# [Problem description]
Report the count of lines containing the word "date" in the entries below, and nothing more.

====== Records for this task ======

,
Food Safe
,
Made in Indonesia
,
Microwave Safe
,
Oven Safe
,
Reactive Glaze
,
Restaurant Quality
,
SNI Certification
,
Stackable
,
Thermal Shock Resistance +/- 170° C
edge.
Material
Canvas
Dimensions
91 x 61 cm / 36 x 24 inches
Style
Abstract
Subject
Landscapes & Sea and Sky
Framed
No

======
====== Records for this task ======

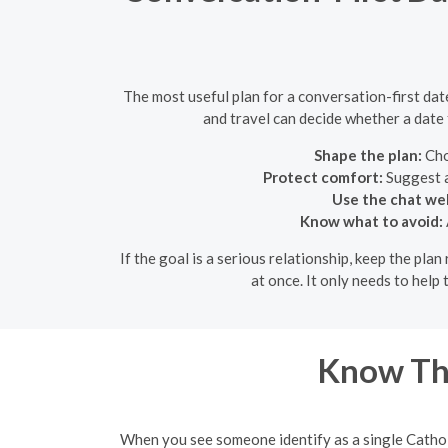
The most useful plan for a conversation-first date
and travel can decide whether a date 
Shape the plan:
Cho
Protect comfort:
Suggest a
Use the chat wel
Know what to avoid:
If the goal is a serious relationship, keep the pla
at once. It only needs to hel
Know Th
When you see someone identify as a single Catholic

======

# [Completed task]
2